QI followed your advice of a couple of weeks ago (“How to remove a rust stain on a shower floor,” June 24) and successfully used CLR to remove rust stains from limestone (I think) tile. However, the CLR also removed the tile’s finish, a slight sheen, not high gloss. Is there a product you would recommend to restore the finish?
CLR is an acidic rust remover. Although it is safe to use on a plastic shower floor (the situation faced by the reader who wrote in initially), it can etch some types of stone. For that reason, the manufacturer recommends against using it on any natural stone, including limestone. A nonacidic rust remover, such as Lithofin Rust-EX, $19.95 at www.mystonecare.com, would have been more appropriate.
The sheen on stone tiles isn’t created by adding a shiny coating; it results from polishing the stone with finer and finer abrasives. Acidic rust removers ruin the shine because they eat away some of the surface, leaving it too rough to reflect as much light as before.
To re-smoothe relatively soft stones such as limestone, you can buy a product such as Etch Remover ProKit for Marble, Travertine, & Limestone ($34.95 at www.mystonecare.com) or MB Stone Care’s Marble Polishing Powder ($25.45 at www.mbstonecare.com). These contain a superfine abrasive that you rub on with a cloth. But these products can repolish only stone with superficial damage. They won’t work if you run a fingernail across the surface and feel a crater or even just roughness. And if the stone didn’t have a highly polished surface, they can make the repaired area too shiny. In that case, instructions with the ProKit product recommend evening out the sheen by dampening the area and sanding with 800-grit wet-dry sandpaper.
Because your tile didn’t have a hig-gloss finish to begin with, you might skip the repair kit and just buy fine sandpaper in several grits, maybe 240, 400, 600 and 800. Starting with the finest grit, test-sand a small area to see what matches the existing finish, then sand the entire tile or tiles with the damage. Dampen the tile first, to add lubrication.
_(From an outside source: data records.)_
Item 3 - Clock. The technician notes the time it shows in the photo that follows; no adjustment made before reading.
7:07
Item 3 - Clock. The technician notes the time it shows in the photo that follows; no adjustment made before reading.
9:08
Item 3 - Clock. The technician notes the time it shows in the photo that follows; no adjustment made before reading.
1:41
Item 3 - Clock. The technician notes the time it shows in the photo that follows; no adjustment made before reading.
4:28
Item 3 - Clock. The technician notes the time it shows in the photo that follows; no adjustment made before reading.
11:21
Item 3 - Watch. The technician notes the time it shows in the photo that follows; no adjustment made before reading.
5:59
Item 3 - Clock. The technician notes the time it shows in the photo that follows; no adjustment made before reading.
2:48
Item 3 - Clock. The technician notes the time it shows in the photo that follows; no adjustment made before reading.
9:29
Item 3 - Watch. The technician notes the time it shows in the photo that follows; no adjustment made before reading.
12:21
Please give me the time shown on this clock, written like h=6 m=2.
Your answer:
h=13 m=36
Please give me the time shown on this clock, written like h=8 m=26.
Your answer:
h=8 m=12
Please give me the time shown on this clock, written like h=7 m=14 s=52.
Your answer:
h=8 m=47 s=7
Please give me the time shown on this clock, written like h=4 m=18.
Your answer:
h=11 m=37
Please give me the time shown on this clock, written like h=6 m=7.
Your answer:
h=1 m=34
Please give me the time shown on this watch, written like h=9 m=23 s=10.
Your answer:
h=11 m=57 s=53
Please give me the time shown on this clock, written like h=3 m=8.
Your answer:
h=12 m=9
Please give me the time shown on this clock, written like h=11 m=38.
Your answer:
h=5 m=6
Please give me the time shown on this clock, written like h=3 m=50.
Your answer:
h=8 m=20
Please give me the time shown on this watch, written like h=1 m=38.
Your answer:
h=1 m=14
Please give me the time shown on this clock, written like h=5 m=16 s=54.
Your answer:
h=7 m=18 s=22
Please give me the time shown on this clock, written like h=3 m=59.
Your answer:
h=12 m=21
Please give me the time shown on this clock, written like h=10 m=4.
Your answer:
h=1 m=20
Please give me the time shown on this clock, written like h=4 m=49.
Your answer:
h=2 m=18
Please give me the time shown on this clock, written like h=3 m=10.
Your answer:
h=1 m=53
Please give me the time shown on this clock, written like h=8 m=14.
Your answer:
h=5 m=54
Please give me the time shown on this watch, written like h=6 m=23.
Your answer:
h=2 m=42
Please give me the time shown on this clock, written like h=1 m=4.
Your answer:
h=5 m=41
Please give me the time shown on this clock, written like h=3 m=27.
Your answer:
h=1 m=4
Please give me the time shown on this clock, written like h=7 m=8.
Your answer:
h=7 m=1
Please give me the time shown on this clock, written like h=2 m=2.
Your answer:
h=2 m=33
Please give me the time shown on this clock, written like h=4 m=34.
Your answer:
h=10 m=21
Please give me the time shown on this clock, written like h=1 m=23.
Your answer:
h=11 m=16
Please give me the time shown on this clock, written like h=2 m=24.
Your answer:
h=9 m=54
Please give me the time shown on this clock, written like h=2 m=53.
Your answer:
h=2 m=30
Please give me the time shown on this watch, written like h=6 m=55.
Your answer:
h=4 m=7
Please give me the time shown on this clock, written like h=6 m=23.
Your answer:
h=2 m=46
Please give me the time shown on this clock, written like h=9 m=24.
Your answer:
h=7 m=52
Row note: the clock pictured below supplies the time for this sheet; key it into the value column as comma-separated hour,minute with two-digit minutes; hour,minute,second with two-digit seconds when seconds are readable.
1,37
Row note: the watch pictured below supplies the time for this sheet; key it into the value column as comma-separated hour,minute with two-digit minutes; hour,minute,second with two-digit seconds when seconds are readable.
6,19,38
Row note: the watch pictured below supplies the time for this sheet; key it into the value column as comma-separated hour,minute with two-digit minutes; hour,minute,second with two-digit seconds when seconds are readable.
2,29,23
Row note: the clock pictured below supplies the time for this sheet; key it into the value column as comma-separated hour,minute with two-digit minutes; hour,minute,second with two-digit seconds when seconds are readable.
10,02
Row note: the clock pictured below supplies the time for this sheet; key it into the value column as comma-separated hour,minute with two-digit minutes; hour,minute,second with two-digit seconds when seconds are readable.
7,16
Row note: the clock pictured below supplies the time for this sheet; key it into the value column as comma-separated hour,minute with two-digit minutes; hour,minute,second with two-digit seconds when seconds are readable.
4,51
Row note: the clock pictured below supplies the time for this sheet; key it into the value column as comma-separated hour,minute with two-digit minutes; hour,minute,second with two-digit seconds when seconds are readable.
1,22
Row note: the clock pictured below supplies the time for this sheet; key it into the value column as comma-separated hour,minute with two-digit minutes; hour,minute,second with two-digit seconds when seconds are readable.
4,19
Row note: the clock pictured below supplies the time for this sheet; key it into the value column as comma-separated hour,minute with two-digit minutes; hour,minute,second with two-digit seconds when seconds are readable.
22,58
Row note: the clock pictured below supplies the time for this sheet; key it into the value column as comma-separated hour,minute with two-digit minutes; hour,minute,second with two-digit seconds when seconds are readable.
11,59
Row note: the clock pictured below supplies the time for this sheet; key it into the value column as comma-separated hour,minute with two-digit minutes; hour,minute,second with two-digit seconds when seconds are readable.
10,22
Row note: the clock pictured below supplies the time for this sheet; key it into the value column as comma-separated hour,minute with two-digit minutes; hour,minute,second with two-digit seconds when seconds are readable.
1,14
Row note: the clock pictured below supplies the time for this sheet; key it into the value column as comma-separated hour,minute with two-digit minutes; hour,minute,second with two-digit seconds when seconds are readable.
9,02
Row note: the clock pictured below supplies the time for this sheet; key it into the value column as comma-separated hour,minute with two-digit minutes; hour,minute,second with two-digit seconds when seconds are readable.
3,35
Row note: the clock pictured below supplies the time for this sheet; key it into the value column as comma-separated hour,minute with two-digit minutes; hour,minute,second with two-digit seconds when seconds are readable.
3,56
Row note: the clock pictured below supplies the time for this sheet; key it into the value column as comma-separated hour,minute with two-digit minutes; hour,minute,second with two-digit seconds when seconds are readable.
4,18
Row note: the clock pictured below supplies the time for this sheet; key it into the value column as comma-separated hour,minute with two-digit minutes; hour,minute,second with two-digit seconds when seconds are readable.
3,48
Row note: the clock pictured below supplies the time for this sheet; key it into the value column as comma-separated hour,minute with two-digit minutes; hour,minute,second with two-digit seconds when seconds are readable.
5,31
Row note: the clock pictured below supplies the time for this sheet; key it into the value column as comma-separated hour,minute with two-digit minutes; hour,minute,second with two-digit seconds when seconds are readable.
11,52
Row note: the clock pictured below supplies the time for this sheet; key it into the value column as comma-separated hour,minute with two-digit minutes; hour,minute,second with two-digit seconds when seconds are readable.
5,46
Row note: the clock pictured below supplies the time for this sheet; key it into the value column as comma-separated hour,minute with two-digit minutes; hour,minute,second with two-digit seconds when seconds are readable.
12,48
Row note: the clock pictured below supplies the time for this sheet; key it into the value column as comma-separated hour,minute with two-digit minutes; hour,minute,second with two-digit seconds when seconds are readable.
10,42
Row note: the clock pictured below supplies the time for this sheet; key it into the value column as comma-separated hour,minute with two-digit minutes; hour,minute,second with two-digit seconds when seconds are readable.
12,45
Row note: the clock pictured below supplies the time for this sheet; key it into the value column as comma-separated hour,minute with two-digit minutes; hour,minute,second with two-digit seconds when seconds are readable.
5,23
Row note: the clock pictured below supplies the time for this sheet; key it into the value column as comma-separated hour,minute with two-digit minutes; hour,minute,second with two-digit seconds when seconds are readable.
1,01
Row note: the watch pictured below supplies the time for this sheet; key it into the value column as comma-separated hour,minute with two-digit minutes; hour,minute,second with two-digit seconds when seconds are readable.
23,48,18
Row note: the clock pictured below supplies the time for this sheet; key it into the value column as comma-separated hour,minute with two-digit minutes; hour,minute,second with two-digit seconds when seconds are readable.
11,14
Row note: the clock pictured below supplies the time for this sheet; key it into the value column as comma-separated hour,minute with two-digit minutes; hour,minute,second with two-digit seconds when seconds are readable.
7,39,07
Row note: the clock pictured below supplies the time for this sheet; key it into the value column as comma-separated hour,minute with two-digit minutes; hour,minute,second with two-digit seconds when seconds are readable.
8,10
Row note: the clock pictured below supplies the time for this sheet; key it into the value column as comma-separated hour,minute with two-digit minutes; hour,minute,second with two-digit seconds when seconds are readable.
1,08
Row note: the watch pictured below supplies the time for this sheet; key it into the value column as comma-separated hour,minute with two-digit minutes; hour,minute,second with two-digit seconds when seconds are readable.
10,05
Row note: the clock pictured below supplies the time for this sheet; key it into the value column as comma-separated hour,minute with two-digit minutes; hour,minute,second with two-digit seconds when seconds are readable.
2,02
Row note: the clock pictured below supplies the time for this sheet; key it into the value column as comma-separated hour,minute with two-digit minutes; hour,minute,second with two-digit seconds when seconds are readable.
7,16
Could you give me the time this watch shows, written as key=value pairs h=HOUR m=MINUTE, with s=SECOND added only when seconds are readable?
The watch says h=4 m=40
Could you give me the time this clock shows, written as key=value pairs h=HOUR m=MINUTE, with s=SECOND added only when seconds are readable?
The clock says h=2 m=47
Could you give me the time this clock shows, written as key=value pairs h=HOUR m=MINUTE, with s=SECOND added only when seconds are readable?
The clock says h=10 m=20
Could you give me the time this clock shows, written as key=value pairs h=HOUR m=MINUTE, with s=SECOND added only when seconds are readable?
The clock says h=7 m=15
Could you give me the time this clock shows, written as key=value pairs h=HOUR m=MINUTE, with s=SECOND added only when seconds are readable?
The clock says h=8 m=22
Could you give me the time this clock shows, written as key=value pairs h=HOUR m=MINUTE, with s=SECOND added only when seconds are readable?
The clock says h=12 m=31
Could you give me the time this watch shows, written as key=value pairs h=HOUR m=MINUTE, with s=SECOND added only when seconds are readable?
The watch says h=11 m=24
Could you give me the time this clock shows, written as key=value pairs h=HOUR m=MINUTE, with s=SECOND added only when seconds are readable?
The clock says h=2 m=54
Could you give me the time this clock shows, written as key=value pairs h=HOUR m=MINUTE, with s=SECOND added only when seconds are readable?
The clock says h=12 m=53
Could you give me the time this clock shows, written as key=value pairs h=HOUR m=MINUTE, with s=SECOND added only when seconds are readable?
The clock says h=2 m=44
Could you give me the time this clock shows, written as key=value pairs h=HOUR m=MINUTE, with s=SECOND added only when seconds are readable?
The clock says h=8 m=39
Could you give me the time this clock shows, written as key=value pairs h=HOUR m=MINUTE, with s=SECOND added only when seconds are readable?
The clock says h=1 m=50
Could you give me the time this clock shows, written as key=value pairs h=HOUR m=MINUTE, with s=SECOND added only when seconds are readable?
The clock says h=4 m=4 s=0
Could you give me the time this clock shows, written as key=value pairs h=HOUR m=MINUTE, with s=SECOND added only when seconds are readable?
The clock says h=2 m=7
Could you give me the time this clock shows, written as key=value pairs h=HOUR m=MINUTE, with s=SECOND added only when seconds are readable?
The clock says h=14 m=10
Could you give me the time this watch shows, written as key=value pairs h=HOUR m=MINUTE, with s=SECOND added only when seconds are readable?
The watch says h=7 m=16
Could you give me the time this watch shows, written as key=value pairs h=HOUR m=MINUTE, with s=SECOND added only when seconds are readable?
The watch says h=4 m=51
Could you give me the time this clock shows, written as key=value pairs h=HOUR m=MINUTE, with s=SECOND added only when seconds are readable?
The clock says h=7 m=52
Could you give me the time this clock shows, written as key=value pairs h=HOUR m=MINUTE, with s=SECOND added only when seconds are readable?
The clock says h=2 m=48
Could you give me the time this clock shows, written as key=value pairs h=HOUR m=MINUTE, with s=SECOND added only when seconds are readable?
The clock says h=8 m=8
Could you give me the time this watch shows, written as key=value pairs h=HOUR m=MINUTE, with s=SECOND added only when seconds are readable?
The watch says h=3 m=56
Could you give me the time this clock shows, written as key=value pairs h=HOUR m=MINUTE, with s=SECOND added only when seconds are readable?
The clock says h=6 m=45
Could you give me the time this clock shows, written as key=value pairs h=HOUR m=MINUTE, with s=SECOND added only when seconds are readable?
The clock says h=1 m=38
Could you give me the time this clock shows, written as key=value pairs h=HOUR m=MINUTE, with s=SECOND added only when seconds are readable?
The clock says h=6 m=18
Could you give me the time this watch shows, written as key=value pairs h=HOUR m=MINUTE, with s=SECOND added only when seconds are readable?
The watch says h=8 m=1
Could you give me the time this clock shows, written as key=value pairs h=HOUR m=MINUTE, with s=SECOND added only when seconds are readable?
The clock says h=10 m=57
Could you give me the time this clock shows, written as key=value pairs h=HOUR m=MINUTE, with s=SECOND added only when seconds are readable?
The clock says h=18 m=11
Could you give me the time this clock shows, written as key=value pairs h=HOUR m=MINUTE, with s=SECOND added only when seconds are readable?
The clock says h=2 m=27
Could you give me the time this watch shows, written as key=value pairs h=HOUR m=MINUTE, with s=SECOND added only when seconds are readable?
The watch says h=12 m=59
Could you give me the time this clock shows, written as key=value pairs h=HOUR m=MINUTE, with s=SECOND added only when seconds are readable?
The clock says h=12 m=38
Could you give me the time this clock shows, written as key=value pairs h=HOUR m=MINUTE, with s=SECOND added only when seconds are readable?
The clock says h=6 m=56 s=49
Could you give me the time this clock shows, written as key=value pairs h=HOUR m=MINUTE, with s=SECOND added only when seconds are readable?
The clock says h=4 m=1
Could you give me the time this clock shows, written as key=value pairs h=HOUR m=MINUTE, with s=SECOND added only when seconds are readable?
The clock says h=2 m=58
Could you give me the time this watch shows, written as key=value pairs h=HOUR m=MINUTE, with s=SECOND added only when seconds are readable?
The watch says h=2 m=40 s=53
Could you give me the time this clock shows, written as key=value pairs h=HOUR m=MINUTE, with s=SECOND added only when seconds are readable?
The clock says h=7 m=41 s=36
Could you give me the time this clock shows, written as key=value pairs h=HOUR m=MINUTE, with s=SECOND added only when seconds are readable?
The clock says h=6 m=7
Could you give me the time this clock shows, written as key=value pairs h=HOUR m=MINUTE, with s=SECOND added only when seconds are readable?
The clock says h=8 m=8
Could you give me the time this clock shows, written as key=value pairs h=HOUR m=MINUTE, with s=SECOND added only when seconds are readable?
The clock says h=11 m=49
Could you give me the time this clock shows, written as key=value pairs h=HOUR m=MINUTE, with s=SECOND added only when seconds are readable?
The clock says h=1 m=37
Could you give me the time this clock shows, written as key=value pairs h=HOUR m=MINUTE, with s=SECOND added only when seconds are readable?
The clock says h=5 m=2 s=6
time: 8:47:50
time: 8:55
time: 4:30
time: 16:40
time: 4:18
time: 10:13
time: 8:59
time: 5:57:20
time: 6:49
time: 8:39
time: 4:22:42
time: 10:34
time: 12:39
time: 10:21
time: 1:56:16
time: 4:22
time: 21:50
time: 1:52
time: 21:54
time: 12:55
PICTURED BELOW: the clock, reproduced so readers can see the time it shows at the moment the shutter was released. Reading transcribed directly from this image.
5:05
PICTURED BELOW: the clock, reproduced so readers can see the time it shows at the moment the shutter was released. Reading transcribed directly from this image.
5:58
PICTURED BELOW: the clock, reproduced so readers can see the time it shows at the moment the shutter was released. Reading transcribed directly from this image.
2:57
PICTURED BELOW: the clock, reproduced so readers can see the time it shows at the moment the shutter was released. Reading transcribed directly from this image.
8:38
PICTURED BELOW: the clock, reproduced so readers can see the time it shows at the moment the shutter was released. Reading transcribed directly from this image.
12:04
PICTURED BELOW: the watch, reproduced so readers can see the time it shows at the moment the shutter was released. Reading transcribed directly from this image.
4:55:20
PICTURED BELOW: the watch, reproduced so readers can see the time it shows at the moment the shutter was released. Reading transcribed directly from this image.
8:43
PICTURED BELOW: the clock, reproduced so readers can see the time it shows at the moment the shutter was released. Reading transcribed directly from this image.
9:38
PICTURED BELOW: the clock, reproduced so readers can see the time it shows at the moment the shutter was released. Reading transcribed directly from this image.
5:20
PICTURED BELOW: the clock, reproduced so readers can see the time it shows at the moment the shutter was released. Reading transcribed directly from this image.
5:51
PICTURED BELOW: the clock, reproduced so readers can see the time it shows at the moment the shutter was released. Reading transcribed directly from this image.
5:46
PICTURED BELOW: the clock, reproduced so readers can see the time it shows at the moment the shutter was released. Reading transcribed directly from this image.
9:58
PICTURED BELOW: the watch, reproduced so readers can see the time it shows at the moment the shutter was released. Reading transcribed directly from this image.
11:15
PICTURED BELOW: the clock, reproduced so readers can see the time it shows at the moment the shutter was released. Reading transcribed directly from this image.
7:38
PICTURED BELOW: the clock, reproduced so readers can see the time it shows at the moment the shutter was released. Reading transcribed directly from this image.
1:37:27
When our house was built, we chose the cottage look using cedar shakes. The shakes were painted with a 100 percent acrylic product. It must have soaked into the raw cedar shakes well because we have not had to repaint the shakes now for 15 years. That being said, I have noticed that a couple of spots exposed to afternoon sun are starting to show signs of discoloration. However, the house as a whole still looks good. Should I clean and repaint the affected shakes, or should I repaint the entire house?
Spot repainting makes sense when a falling tree branch or other accident scrapes off the paint. But trying to touch up just the sun-damaged shingles for purely cosmetic reasons could become an exercise in futility. Your touch-ups will show, so the overall effect could be the same blotchiness you have now, just in a darker array of colors.
The problem is that even the paint that doesn’t appear to be bleached now will probably look bleached once it is next to shingles with fresh paint. The sun and weather exposure may have been less on the shingles you don’t repaint, but it wasn’t absent.
One solution is to repaint a whole wall or a section where there is an obvious break, such as where a wall bumps out. Light reflects differently depending on angles, so there shouldn’t be anything odd-looking about a slight difference in color from one wall to another. But repainting now, or in the next year or two, makes a lot of sense. Fifteen years is a good run for an exterior paint job. If you wait until the paint begins to peel, repainting will be more problematic and costly.